A spatial simulation approach to account for protein structure when identifying non-random somatic mutations
1 Department of Biostatistics, Yale School of Public Health, New Haven, CT, USA
2 Program of Computational Biology and Bioinformatics, Yale University, New Haven, CT, USA
3 Yale Center for Medical Informatics, Yale School of Medicine, New Haven, CT, USA
4 Department of Computer Science, Yale University, New Haven, CT, USA
5 Department of Molecular Biophysics & Biochemistry, Yale University, New Haven, CT, USA
BMC Bioinformatics 2014, 15:231 doi:10.1186/1471-2105-15-231Published: 3 July 2014
Current research suggests that a small set of “driver” mutations are responsible for tumorigenesis while a larger body of “passenger” mutations occur in the tumor but do not progress the disease. Due to recent pharmacological successes in treating cancers caused by driver mutations, a variety of methodologies that attempt to identify such mutations have been developed. Based on the hypothesis that driver mutations tend to cluster in key regions of the protein, the development of cluster identification algorithms has become critical.

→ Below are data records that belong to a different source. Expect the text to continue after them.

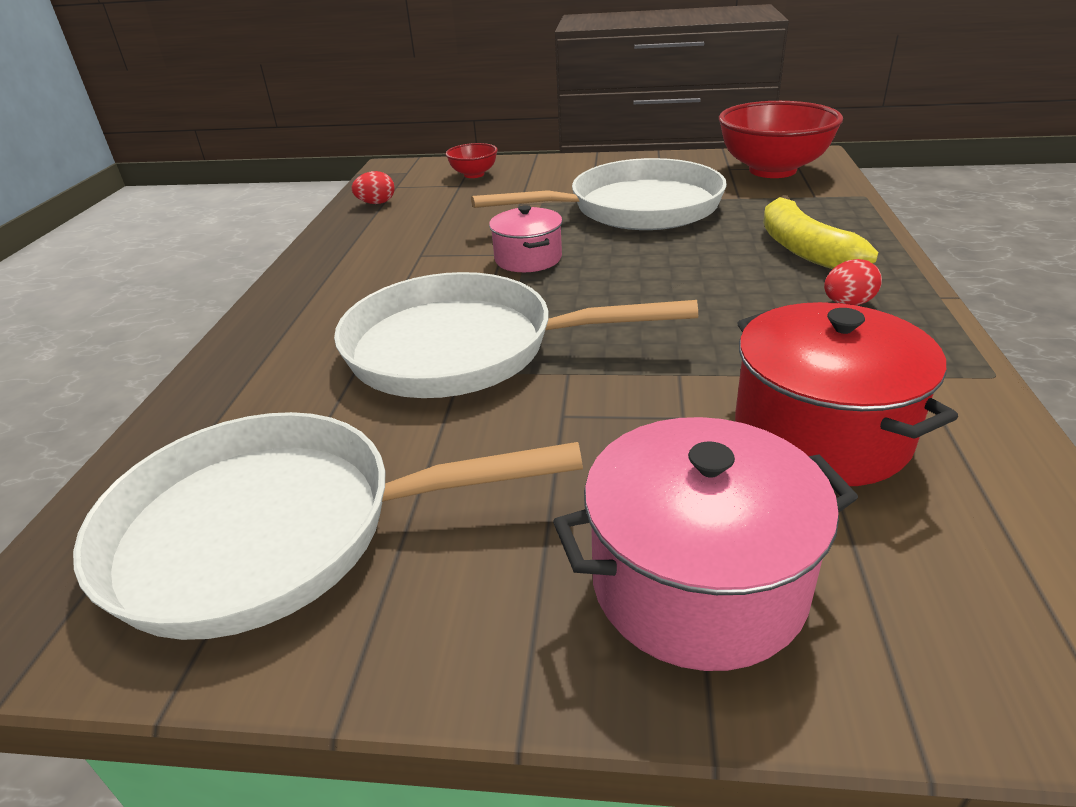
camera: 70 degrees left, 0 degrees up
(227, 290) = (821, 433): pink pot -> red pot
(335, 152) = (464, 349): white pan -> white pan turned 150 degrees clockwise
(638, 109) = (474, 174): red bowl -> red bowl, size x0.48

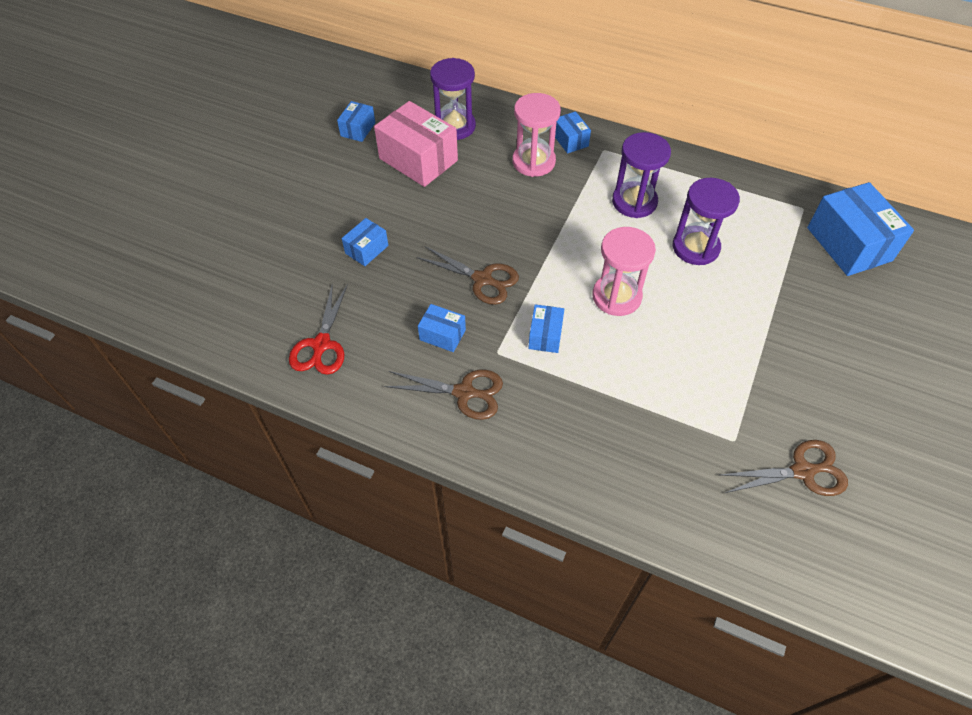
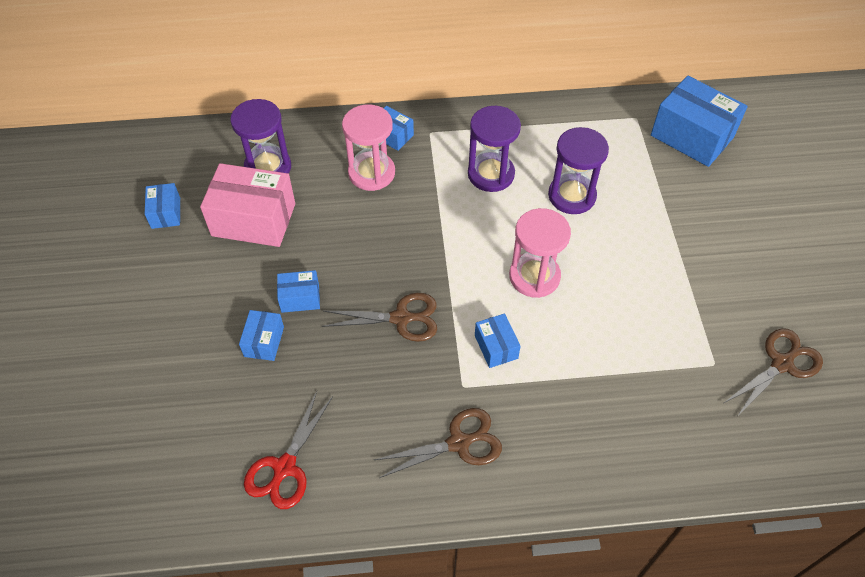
camera: 30 degrees left, 0 degrees up
(321, 344) = (285, 467): red scissors -> red scissors turned 45 degrees clockwise
(442, 335) = (400, 395): blue box -> blue box (300, 298)

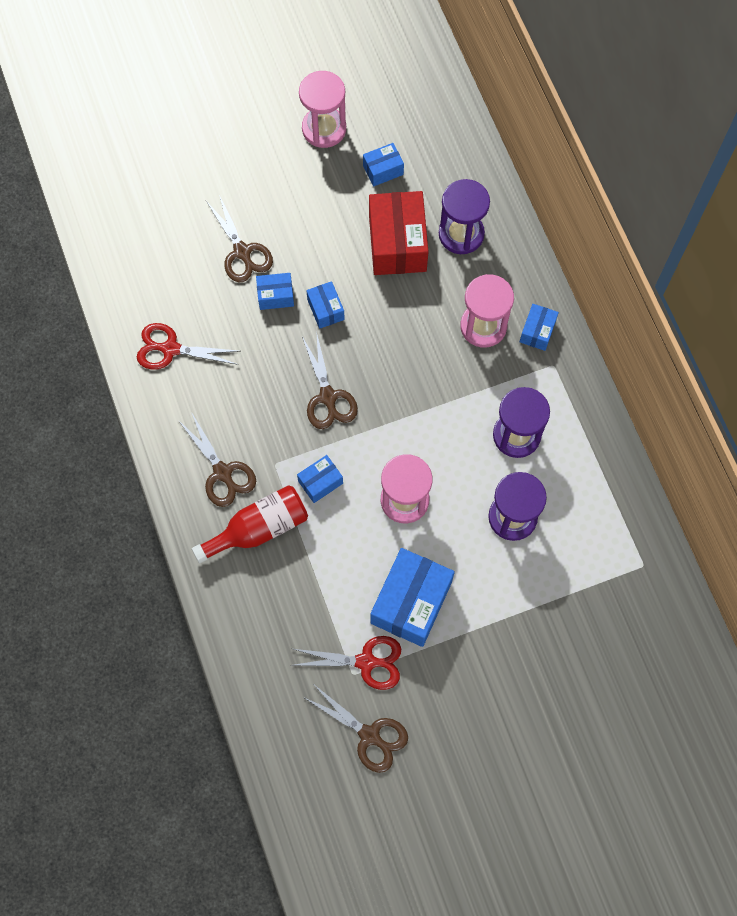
camera: 75 degrees right, 15 degrees up
(89, 253) = (324, 129): none -> pink hourglass
(195, 363) = (242, 252): none -> brown scissors
(253, 220) = (397, 243): pink box -> red box
(535, 419) = (258, 528): none -> red bottle
(692, 136) = (635, 627): blue box -> blue box (411, 602)
(702, 349) = (366, 662): none -> red scissors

We have developed a novel methodology, SpacePAC (Spatial Protein Amino acid Clustering), that identifies mutational clustering by considering the protein tertiary structure directly in 3D space. By combining the mutational data in the Catalogue of Somatic Mutations in Cancer (COSMIC) and the spatial information in the Protein Data Bank (PDB), SpacePAC is able to identify novel mutation clusters in many proteins such as FGFR3 and CHRM2. In addition, SpacePAC is better able to localize the most significant mutational hotspots as demonstrated in the cases of BRAF and ALK. The R package is available on Bioconductor at: http://www.bioconductor.org/packages/release/bioc/html/SpacePAC.html webcite.
SpacePAC adds a valuable tool to the identification of mutational clusters while considering protein tertiary structure.